Half of this heavenly monster sits in my freezer right now, waiting like a cool semifreddonkenstein (half frozen, half… not.. frozen). It’s pale yellow exterior concealing the deep wallop of Meyer lemon and Nova Scotian wildflower honey it holds within, waiting to be pared down, slice by slice, into moments of time that melt at exactly the right speed into creamy halos on your plate or tongue. Or eaten standing up in front of the freezer by the feathered and chilly forkful, in one’s pajamas, like yrs truly. At any rate, nothing will stop the powers of semifreddonkenstein!
Admittedly, I would never personify the remaining semifredo as a (delicious) monster if this past week hadn’t happened. It all started when my sister and her kids visited last weekend and I folded together a mountain of lemony-floof into a frozen cake for the occasion. C’est normal, the kids ate dirt together, the adults had kale and roast chicken, it was lovely as bunnies and dessert went down a treat with some lightly sweetened berries and homemade strawberry sodas.
And then… the stomach bug arrived with it’s little bug fingers. Without getting very far into the details of that, the whole family got it and the whole family survived (incredibly). And I handled a new level of challenge as a parent, holding my tiny Muffin as he slept through the worst of it and kept his spirits if not dry, then at least buoyant. We bonded. Sick kids are nice to cuddle. I realized there was an even broader range of things that don’t gross me out about my own offspring. And I’m really, really, glad we’re through the woods. SO GLAD.Four enormous loads of surprisingly gratifying laundry later, and after many, many bowls of pho and miso soup and instant ramen (and more tonight), I can finally look at the remaining half of this lemon-thing with renewed appetite, and appreciation for it’s staying power. I can wait for you, my lovely. You can wait for me. And we’ll all melt together by the big lemon tree*. I’ll take a tiny slice and feel like a normal person again. Like a functioning adult. Just in time for the first day of spring that makes me wish I’d left my coat at home.*I’m finally growing Meyer lemon trees!! Planted eighteen lucky seed-contenders last night. Wish them luck!This is an easy, and elegant dessert for a dinner with guests, one that will keep for days (3 or 4!) well wrapped in the freezer. The honey adds an amazing warm quality that matches really naturally with the mandarin-taste of Meyer lemons, but you can use regular lemon juice too. My Meyers were pucker-y enough on their own, but if you find yours are too sweet, you can add a little straight lemon juice to sour them up.
Meyer Lemon Honey Semifreddo
Adapted from Maria Helm Sinskey via Epicurious
- ½ cup (50 grams) blanched pistachios, roughly chopped
- 1¾ cup (436 grams) chilled heavy whipping cream
- ¾ cup (150 grams) + 2 tablespoons (24 grams) white sugar
- ⅓ cup (113 grams) mild high-quality honey
- ½ cup (125 grams) fresh Meyer lemon juice
- 7 egg yolks (140 grams)
- 2 tablespoons Meyer lemon zest
- ¼ teaspoon (1 gram) sea salt
- 4 cups fresh berries – raspberries, blackberries, strawberries, anything
Line a 9x5x3 loaf pan with plastic wrap, leaving enough overhang to make it easier to un-mold later. (It helps to slightly wet the tin with water first, then press the plastic into the corners with a dry pastry brush).

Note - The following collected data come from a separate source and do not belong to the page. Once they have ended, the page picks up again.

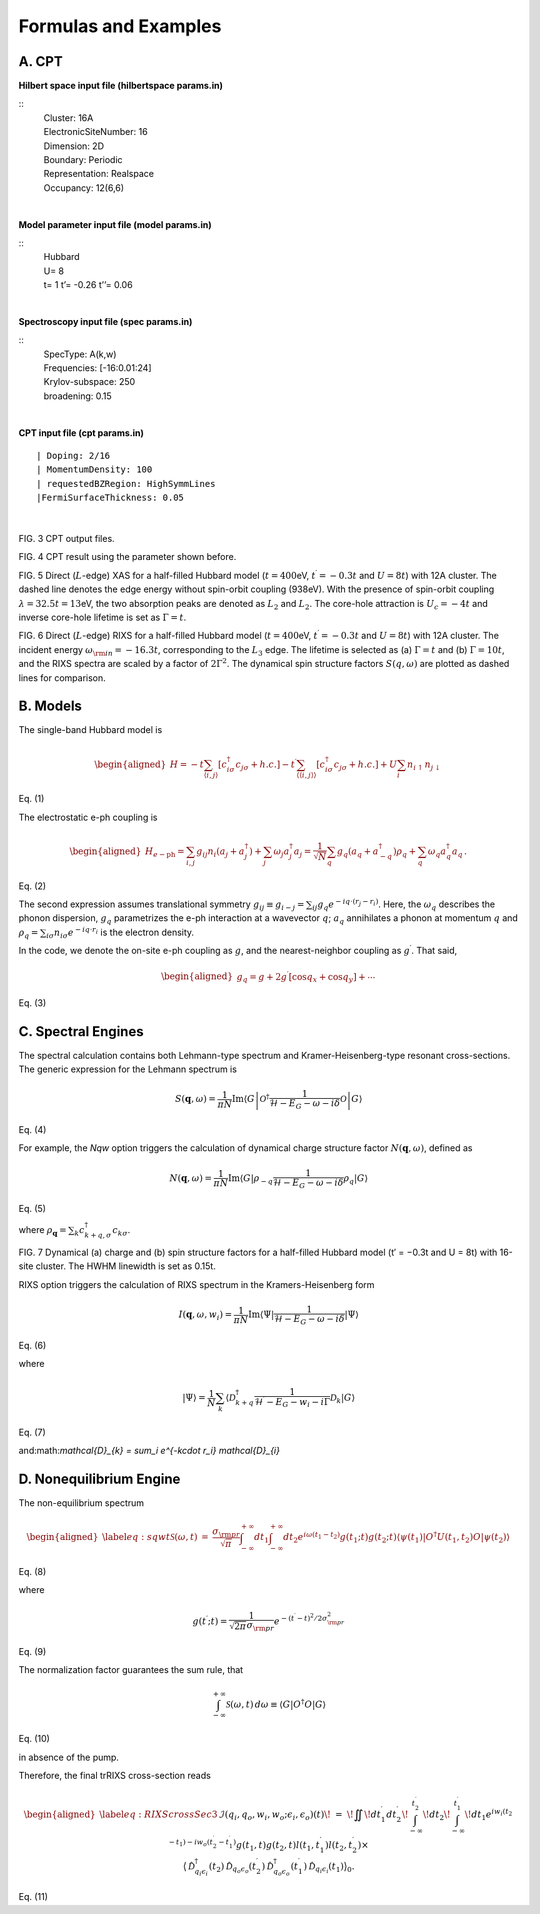 Formulas and Examples
======================

A. CPT
----------

**Hilbert space input file (hilbertspace params.in)**

::
	| Cluster: 16A
	| ElectronicSiteNumber: 16
	| Dimension: 2D
	| Boundary: Periodic
	| Representation: Realspace
	| Occupancy: 12(6,6)
			


		
|

**Model parameter input file (model params.in)**

::	
	| Hubbard
	| U= 8
	| t= 1 t’= -0.26 t’’= 0.06
	
	
|

**Spectroscopy input file (spec params.in)**

::
	| SpecType: A(k,w)
	| Frequencies: [-16:0.01:24]
	| Krylov-subspace: 250
	| broadening: 0.15
	
|

**CPT input file (cpt params.in)**

::

	| Doping: 2/16
	| MomentumDensity: 100
	| requestedBZRegion: HighSymmLines
	|FermiSurfaceThickness: 0.05

|


.. image:: /graphics/Fig_RIXS_LedgeSpinFlip(1).png
  :width: 800
  :alt: Alternative text
 

FIG. 3 CPT output files.

.. image:: /graphics/Fig_CPT(1).png
  :width: 800
  :alt: Alternative text
  

  
.. image:: /graphics/Fig_CPT_DOS(1).png
  :width: 800
  :alt: Alternative text
  

  
.. image:: /graphics/Fig_CPT_Fermisurface(1).png
  :width: 800
  :alt: Alternative text

FIG. 4 CPT result using the parameter shown before.

.. image:: /graphics/Fig_XAS_Ledge.png
  :width: 800
  :alt: Alternative text

FIG. 5 Direct (:math:`L`-edge) XAS for a half-filled Hubbard model (:math:`t=400`\ eV, :math:`t^\prime=-0.3t` and :math:`U=8t`) with 12A cluster. The dashed line denotes the edge energy without spin-orbit coupling (938eV). With the presence of spin-orbit coupling :math:`\lambda=32.5t=13`\ eV, the two absorption peaks are denoted as :math:`L_2` and :math:`L_2`. The core-hole attraction is :math:`U_c=-4t` and inverse core-hole lifetime is set as :math:`\Gamma=t`.

.. image:: /graphics/Fig_RIXS_LedgeSpinFlip(1).png
  :width: 800
  :alt: Alternative text

FIG. 6 Direct (:math:`L`-edge) RIXS for a half-filled Hubbard model (:math:`t=400`\ eV, :math:`t^\prime=-0.3t` and :math:`U=8t`) with 12A cluster. The incident energy :math:`\omega_{\rm in}=-16.3t`, corresponding to the :math:`L_3` edge. The lifetime is selected as (a) :math:`\Gamma=t` and (b) :math:`\Gamma=10t`, and the RIXS spectra are scaled by a factor of :math:`2\Gamma^2`. The dynamical spin structure factors :math:`S(q,\omega)` are plotted as dashed lines for comparison.

B. Models
---------

The single-band Hubbard model is

.. math::

   \begin{aligned}
       H = -t\sum_{\langle i,j\rangle} \left[c_{i\sigma}^\dagger c_{j\sigma} +h.c.\right]  -t^\prime\sum_{\langle\langle i,j\rangle\rangle} \left[c_{i\sigma}^\dagger c_{j\sigma} +h.c.\right]+U\sum_i n_{i\uparrow} n_{j\downarrow}\end{aligned}

Eq. (1)

The electrostatic e-ph coupling is

.. math::

   \begin{aligned}
   H_{e-\mathrm{ph}} =  \sum_{i,j} g_{ij} n_{i} (a_{j}+a_{j}^{\dagger})+\sum_j \omega_j a_j^\dagger a_j=  \frac1{\sqrt{N}} \sum_q g_q (a_{q}+a_{-q}^{\dagger }) \rho_q+\sum_q \omega_q a_q^\dagger a_q\,.\end{aligned}

Eq. (2)

The second expression assumes translational symmetry :math:`g_{ij}\equiv g_{i-j} = \sum_{ij} g_{q} e^{-iq\cdot(r_j-r_i)}`.
Here, the :math:`\omega_q` describes the phonon dispersion, :math:`g_q` parametrizes the e-ph interaction at a wavevector :math:`q`; :math:`a_q` annihilates a phonon at momentum :math:`q` and :math:`\rho_{q}=\sum_{i\sigma} n_{i\sigma}e^{-iq\cdot r_i}` is the electron density.

In the code, we denote the on-site e-ph coupling as :math:`g`, and the nearest-neighbor coupling as :math:`g^\prime`. That said,

.. math::

   \begin{aligned}
   g_q = g + 2g^\prime \left[\cos q_x + \cos q_y\right] + \cdots\end{aligned}
   
Eq. (3)

C. Spectral Engines
-------------------

The spectral calculation contains both Lehmann-type spectrum and Kramer-Heisenberg-type resonant cross-sections. The generic expression for the Lehmann spectrum is

.. math:: S(\mathbf{q},\omega) = \frac1{\pi N} \mathrm{Im}\left\langle G \left| \mathcal{O}^\dagger \frac1{\mathcal{H} - E_G - \omega - i\delta}\mathcal{O} \right|G\right\rangle

Eq. (4)

For example, the *Nqw* option triggers the calculation of dynamical
charge structure factor :math:`N(\mathbf{q},\omega)`, defined as

.. math:: N(\mathbf{q},\omega) = \frac1{\pi N} \mathrm{Im}\langle G | \rho_{-q} \frac1{\mathcal{H} - E_G - \omega - i\delta} \rho_q |G\rangle

Eq. (5)

where :math:`\rho_\mathbf{q} = \sum_{k} c_{k+q,\sigma}^\dagger c_{k\sigma}`.

FIG. 7 Dynamical (a) charge and (b) spin structure factors for a half-filled Hubbard model (t′ = −0.3t and U = 8t) with 16-site cluster. The HWHM linewidth is set as 0.15t.

RIXS option triggers the calculation of RIXS spectrum in the Kramers-Heisenberg form

.. math:: I(\mathbf{q},\omega,w_i) = \frac1{\pi N} \mathrm{Im}\langle \Psi | \frac1{\mathcal{H} - E_G - \omega - i\delta}  |\Psi\rangle

Eq. (6)

where

.. math:: |\Psi\rangle = \frac1N\sum_k\langle \mathcal{D}_{k+q}^\dagger \frac1{\mathcal{H}^\prime - E_G - w_i - i\Gamma} \mathcal{D}_{k} |G\rangle

Eq. (7)

and:math:`\mathcal{D}_{k} = \sum_i e^{-k\cdot r_i} \mathcal{D}_{i}`

D. Nonequilibrium Engine
----------------------------

The non-equilibrium spectrum

.. math::

   \begin{aligned}
   \label{eq:sqwt}
       \mathcal{S}(\omega,t)& =& \frac{\sigma_{\rm pr}}{\sqrt{\pi}} \int_{-\infty}^{+\infty} dt_1 \int_{-\infty}^{+\infty}dt_2  e^{i\omega(t_1-t_2)} g(t_1;t)g(t_2;t)\langle \psi(t_1)| O^\dagger U(t_1,t_2) O|\psi(t_2)\rangle\end{aligned}

Eq. (8)

where

.. math:: g(t^\prime;t) = \frac1{\sqrt{2\pi}\sigma_{\rm pr}}e^{-{(t^\prime-t)^2}/{2\sigma_{\rm pr}^2}}

Eq. (9)

The normalization factor guarantees the sum rule, that

.. math:: \int_{-\infty}^{+\infty}\mathcal{S}(\omega,t)\,d\omega \equiv \langle G| O^\dagger O|G\rangle

Eq. (10)

in absence of the pump.

Therefore, the final trRIXS cross-section reads

.. math::

   \begin{aligned}
   \label{eq:RIXScrossSec3}
   &&\mathcal{I}(q_i,q_o,w_i,w_o;\epsilon_i,\epsilon_o)(t)\!\nonumber\\
   &=&\! \iint\!dt_1^\prime dt_2^\prime\! \int_{-\infty}^{t_2^\prime}\!dt_2\!\int_{-\infty}^{t_1^\prime}\!dt_1 
   e^{iw_i(t_2-t_1)-iw_o(t_2^\prime-t_1^\prime)}   g(t_1,t)g(t_2,t) l(t_1,t_1^\prime)l(t_2,t_2^\prime)\times\nonumber\\
   &&\big\langle \hat{\mathcal{D}}_{q_i\epsilon_i}^\dagger(t_2)\hat{\mathcal{D}}_{q_o\epsilon_o}(t_2^\prime) \hat{\mathcal{D}}_{q_o\epsilon_o}^\dagger(t_1^\prime)   \hat{\mathcal{D}}_{q_i\epsilon_i}(t_1)  \big\rangle_0.\end{aligned}

Eq. (11)
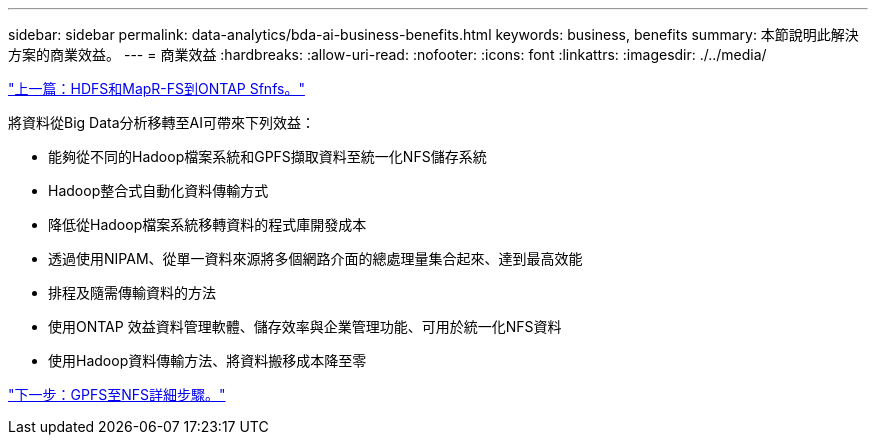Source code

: ---
sidebar: sidebar 
permalink: data-analytics/bda-ai-business-benefits.html 
keywords: business, benefits 
summary: 本節說明此解決方案的商業效益。 
---
= 商業效益
:hardbreaks:
:allow-uri-read: 
:nofooter: 
:icons: font
:linkattrs: 
:imagesdir: ./../media/


link:bda-ai-hdfs-and-mapr-fs-to-ontap-nfs.html["上一篇：HDFS和MapR-FS到ONTAP Sfnfs。"]

[role="lead"]
將資料從Big Data分析移轉至AI可帶來下列效益：

* 能夠從不同的Hadoop檔案系統和GPFS擷取資料至統一化NFS儲存系統
* Hadoop整合式自動化資料傳輸方式
* 降低從Hadoop檔案系統移轉資料的程式庫開發成本
* 透過使用NIPAM、從單一資料來源將多個網路介面的總處理量集合起來、達到最高效能
* 排程及隨需傳輸資料的方法
* 使用ONTAP 效益資料管理軟體、儲存效率與企業管理功能、可用於統一化NFS資料
* 使用Hadoop資料傳輸方法、將資料搬移成本降至零


link:bda-ai-gpfs-to-nfs-detailed-steps.html["下一步：GPFS至NFS詳細步驟。"]
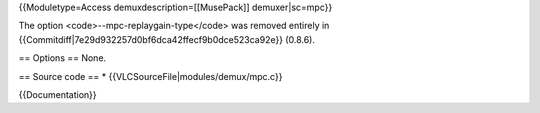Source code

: {{Moduletype=Access demuxdescription=[[MusePack]] demuxer|sc=mpc}}

The option <code>--mpc-replaygain-type</code> was removed entirely in
{{Commitdiff|7e29d932257d0bf6dca42ffecf9b0dce523ca92e}} (0.8.6).

== Options == None.

== Source code == \* {{VLCSourceFile|modules/demux/mpc.c}}

{{Documentation}}

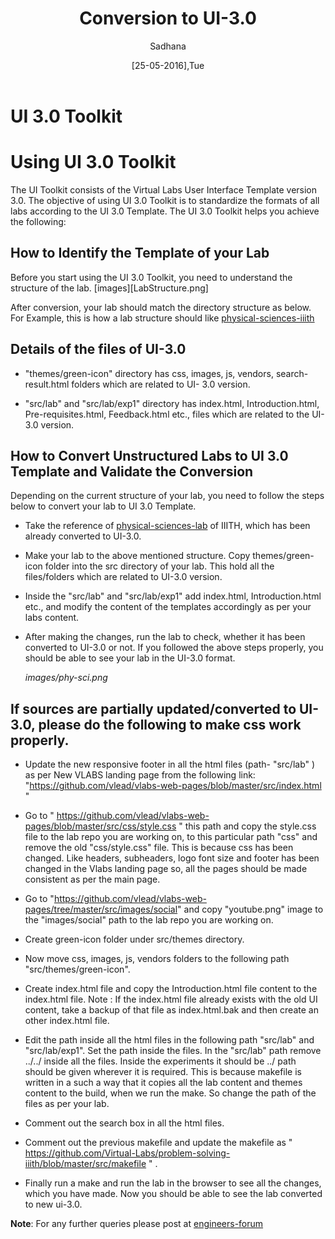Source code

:#+Title: Conversion to UI-3.0
#+Date: [25-05-2016],Tue
#+Author:Sadhana

* UI 3.0 Toolkit

* Using UI 3.0 Toolkit

   The UI Toolkit consists of the Virtual Labs User Interface Template
   version 3.0.  The objective of using UI 3.0 Toolkit is to
   standardize the formats of all labs according to the UI 3.0
   Template. The UI 3.0 Toolkit helps you achieve the following:

** How to Identify the Template of your Lab
     
     Before you start using the UI 3.0 Toolkit, you need to understand
     the structure of the lab. 
     [images][LabStructure.png]
     
     After conversion, your lab should match the directory structure as
     below. For Example, this is how a lab structure should like
    [[https://github.com/Virtual-Labs/physical-sciences-iiith  ][physical-sciences-iiith]]
** Details of the files of UI-3.0
   
    - "themes/green-icon" directory has css, images, js, vendors,
      search-result.html folders which are related to UI- 3.0 version.

   - "src/lab" and "src/lab/exp1" directory has index.html, Introduction.html,
      Pre-requisites.html, Feedback.html etc., files which are related to the
      UI-3.0 version.

** How to Convert Unstructured Labs to UI 3.0 Template and Validate the Conversion
    
    Depending on the current structure of your lab, you need to follow
    the steps below to convert your lab to UI 3.0 Template.
  
 -  Take the reference of [[https://github.com/Virtual-Labs/physical-sciences-iiith][physical-sciences-lab]] of IIITH, which has been
    already converted to UI-3.0.
 
-   Make your lab to the above mentioned structure.
    Copy themes/green-icon folder into the src directory of your lab.
    This hold all the files/folders which are related to UI-3.0 version.

-   Inside the "src/lab" and "src/lab/exp1" add index.html,
    Introduction.html etc., and modify the content of the templates
    accordingly as per your labs content.

-   After making the changes, run the lab to check, whether it has
    been converted to UI-3.0 or not. If you followed the above steps
    properly, you should be able to see your lab in the UI-3.0 format.

    [[images/phy-sci.png]]

** If sources are partially updated/converted to UI-3.0, please do the following to make css work properly.

-  Update the new responsive footer in all the html files (path- "src/lab" ) as
   per New VLABS landing page from the following link:
   "https://github.com/vlead/vlabs-web-pages/blob/master/src/index.html "

-  Go to "
   https://github.com/vlead/vlabs-web-pages/blob/master/src/css/style.css " this
   path and copy the style.css file to the lab repo you are working on, to this
   particular path "css" and remove the old "css/style.css" file.  This is
   because css has been changed.  Like headers, subheaders, logo font size and
   footer has been changed in the Vlabs landing page so, all the pages should be
   made consistent as per the main page.

-  Go to
   "https://github.com/vlead/vlabs-web-pages/tree/master/src/images/social" and
   copy "youtube.png" image to the "images/social" path to the lab repo you are
   working on.
  
-  Create green-icon folder under src/themes directory.

-  Now move css, images, js, vendors folders to the following path
   "src/themes/green-icon".

-  Create index.html file and copy the Introduction.html file content to the
   index.html file.  Note : If the index.html file already exists with the old
   UI content, take a backup of that file as index.html.bak and then create an
   other index.html file.

-  Edit the path inside all the html files in the following path
   "src/lab" and "src/lab/exp1".  Set the path inside the files. In
   the "src/lab" path remove ../../ inside all the files. Inside the
   experiments it should be ../ path should be given wherever it is
   required. This is because makefile is written in a such a way that
   it copies all the lab content and themes content to the build, when
   we run the make. So change the path of the files as per your lab.
 
-  Comment out the search box in all the html files.
   
-  Comment out the previous makefile and  update the makefile as "
   https://github.com/Virtual-Labs/problem-solving-iiith/blob/master/src/makefile
   " .
-  Finally run a make and run the lab in the browser to see all the
   changes, which you have made. Now you should be able to see the lab
   converted to new ui-3.0.


*Note*: For any further queries please post at [[https://github.com/Virtual-Labs/engineers-forum][engineers-forum]] 
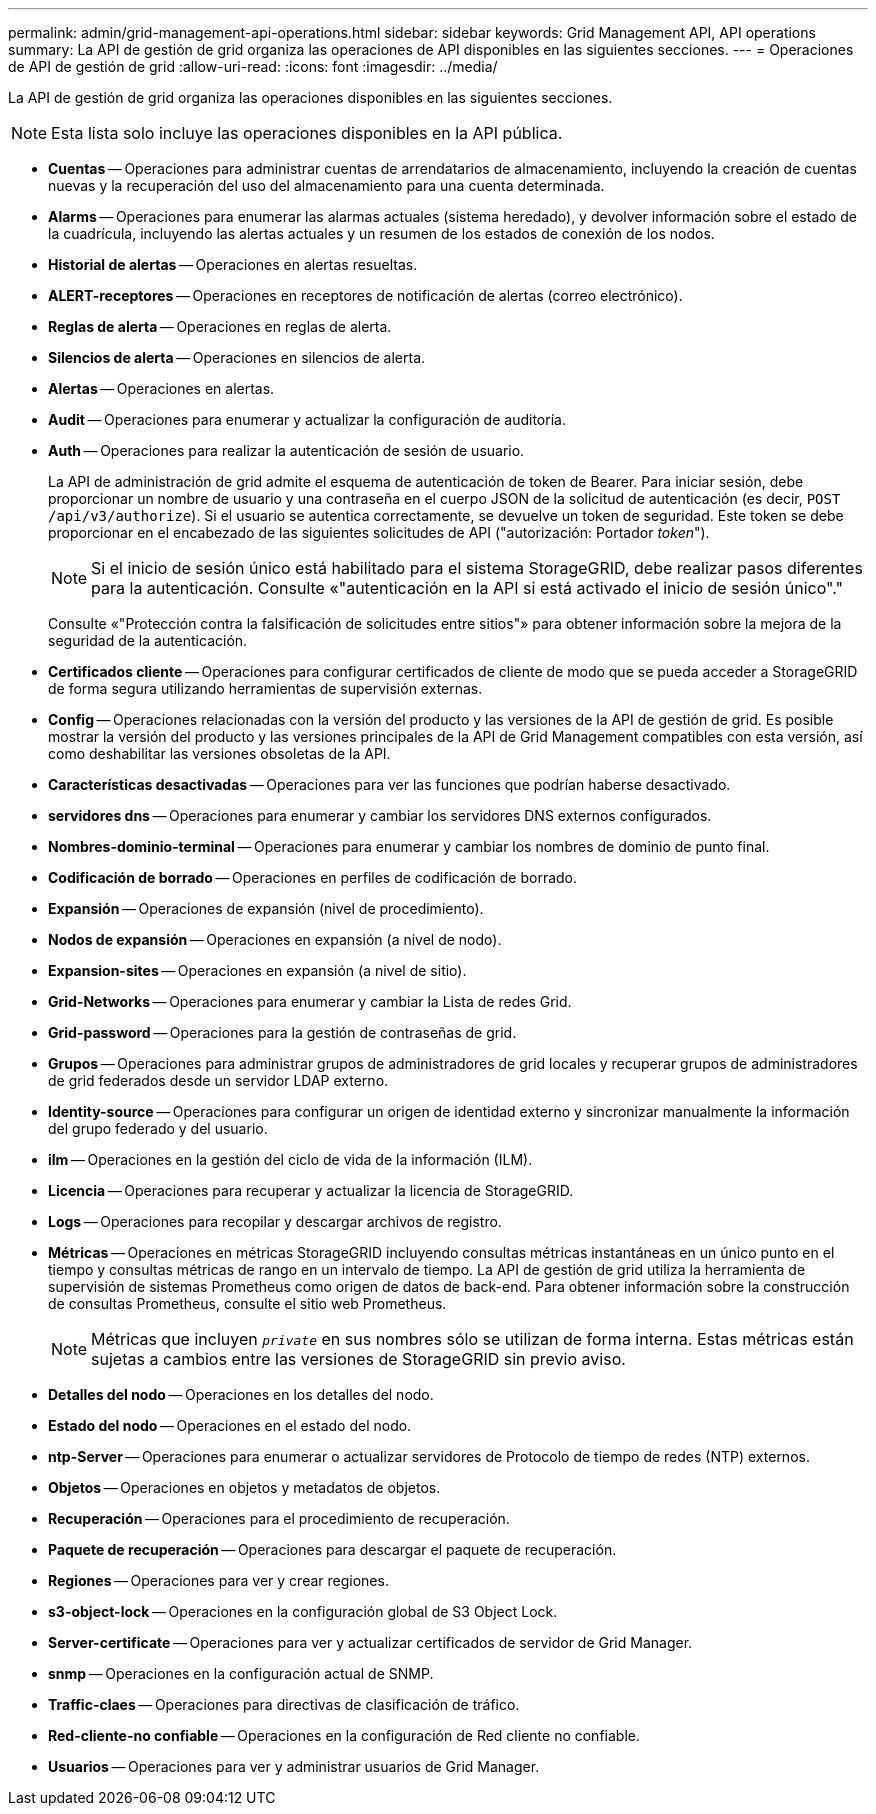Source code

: ---
permalink: admin/grid-management-api-operations.html 
sidebar: sidebar 
keywords: Grid Management API,  API operations 
summary: La API de gestión de grid organiza las operaciones de API disponibles en las siguientes secciones. 
---
= Operaciones de API de gestión de grid
:allow-uri-read: 
:icons: font
:imagesdir: ../media/


[role="lead"]
La API de gestión de grid organiza las operaciones disponibles en las siguientes secciones.


NOTE: Esta lista solo incluye las operaciones disponibles en la API pública.

* *Cuentas* -- Operaciones para administrar cuentas de arrendatarios de almacenamiento, incluyendo la creación de cuentas nuevas y la recuperación del uso del almacenamiento para una cuenta determinada.
* *Alarms* -- Operaciones para enumerar las alarmas actuales (sistema heredado), y devolver información sobre el estado de la cuadrícula, incluyendo las alertas actuales y un resumen de los estados de conexión de los nodos.
* *Historial de alertas* -- Operaciones en alertas resueltas.
* *ALERT-receptores* -- Operaciones en receptores de notificación de alertas (correo electrónico).
* *Reglas de alerta* -- Operaciones en reglas de alerta.
* *Silencios de alerta* -- Operaciones en silencios de alerta.
* *Alertas* -- Operaciones en alertas.
* *Audit* -- Operaciones para enumerar y actualizar la configuración de auditoría.
* *Auth* -- Operaciones para realizar la autenticación de sesión de usuario.
+
La API de administración de grid admite el esquema de autenticación de token de Bearer. Para iniciar sesión, debe proporcionar un nombre de usuario y una contraseña en el cuerpo JSON de la solicitud de autenticación (es decir, `POST /api/v3/authorize`). Si el usuario se autentica correctamente, se devuelve un token de seguridad. Este token se debe proporcionar en el encabezado de las siguientes solicitudes de API ("autorización: Portador _token_").

+

NOTE: Si el inicio de sesión único está habilitado para el sistema StorageGRID, debe realizar pasos diferentes para la autenticación. Consulte «"autenticación en la API si está activado el inicio de sesión único"."

+
Consulte «"Protección contra la falsificación de solicitudes entre sitios"» para obtener información sobre la mejora de la seguridad de la autenticación.

* *Certificados cliente* -- Operaciones para configurar certificados de cliente de modo que se pueda acceder a StorageGRID de forma segura utilizando herramientas de supervisión externas.
* *Config* -- Operaciones relacionadas con la versión del producto y las versiones de la API de gestión de grid. Es posible mostrar la versión del producto y las versiones principales de la API de Grid Management compatibles con esta versión, así como deshabilitar las versiones obsoletas de la API.
* *Características desactivadas* -- Operaciones para ver las funciones que podrían haberse desactivado.
* *servidores dns* -- Operaciones para enumerar y cambiar los servidores DNS externos configurados.
* *Nombres-dominio-terminal* -- Operaciones para enumerar y cambiar los nombres de dominio de punto final.
* *Codificación de borrado* -- Operaciones en perfiles de codificación de borrado.
* *Expansión* -- Operaciones de expansión (nivel de procedimiento).
* *Nodos de expansión* -- Operaciones en expansión (a nivel de nodo).
* *Expansion-sites* -- Operaciones en expansión (a nivel de sitio).
* *Grid-Networks* -- Operaciones para enumerar y cambiar la Lista de redes Grid.
* *Grid-password* -- Operaciones para la gestión de contraseñas de grid.
* *Grupos* -- Operaciones para administrar grupos de administradores de grid locales y recuperar grupos de administradores de grid federados desde un servidor LDAP externo.
* *Identity-source* -- Operaciones para configurar un origen de identidad externo y sincronizar manualmente la información del grupo federado y del usuario.
* *ilm* -- Operaciones en la gestión del ciclo de vida de la información (ILM).
* *Licencia* -- Operaciones para recuperar y actualizar la licencia de StorageGRID.
* *Logs* -- Operaciones para recopilar y descargar archivos de registro.
* *Métricas* -- Operaciones en métricas StorageGRID incluyendo consultas métricas instantáneas en un único punto en el tiempo y consultas métricas de rango en un intervalo de tiempo. La API de gestión de grid utiliza la herramienta de supervisión de sistemas Prometheus como origen de datos de back-end. Para obtener información sobre la construcción de consultas Prometheus, consulte el sitio web Prometheus.
+

NOTE: Métricas que incluyen ``_private_`` en sus nombres sólo se utilizan de forma interna. Estas métricas están sujetas a cambios entre las versiones de StorageGRID sin previo aviso.

* *Detalles del nodo* -- Operaciones en los detalles del nodo.
* *Estado del nodo* -- Operaciones en el estado del nodo.
* *ntp-Server* -- Operaciones para enumerar o actualizar servidores de Protocolo de tiempo de redes (NTP) externos.
* *Objetos* -- Operaciones en objetos y metadatos de objetos.
* *Recuperación* -- Operaciones para el procedimiento de recuperación.
* *Paquete de recuperación* -- Operaciones para descargar el paquete de recuperación.
* *Regiones* -- Operaciones para ver y crear regiones.
* *s3-object-lock* -- Operaciones en la configuración global de S3 Object Lock.
* *Server-certificate* -- Operaciones para ver y actualizar certificados de servidor de Grid Manager.
* *snmp* -- Operaciones en la configuración actual de SNMP.
* *Traffic-claes* -- Operaciones para directivas de clasificación de tráfico.
* *Red-cliente-no confiable* -- Operaciones en la configuración de Red cliente no confiable.
* *Usuarios* -- Operaciones para ver y administrar usuarios de Grid Manager.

Sprinkle the pistachios onto the bottom of the lined tin.
Whip the cream to soft peaks; cover and keep chilled in the fridge.
Mix the honey, sugar, lemon juice, lemon zest and egg yolks together in a bowl set over a pan of simmering water. With a whisk, stir the mixture until it reaches 170℉ and thickens like a lemon curd (which is exactly what you are making). Pass the curd through a fine mesh strainer, discard the solids, and whip it on high speed until very thick, cool, and double in volume.
In three additions, gently fold the whipped cream into the egg mixture until it is homogenous, deflating it as little as possible. Pour it into the prepared tin, tap it a couple times on the table gently to pop any large air bubbles, and cover the top with plastic wrap. Freeze for at least 8 hours before serving.
To serve, un-mold onto a serving platter. (If your freezer is very cold, let the semifredo warm slightly in the fridge for a few minutes before slicing – mine is not that cold, so I cut it right away). If serving with with berries, toss them in 2 tablespoons of sugar and let them mingle for 20 minutes and up to 3 hours before using them.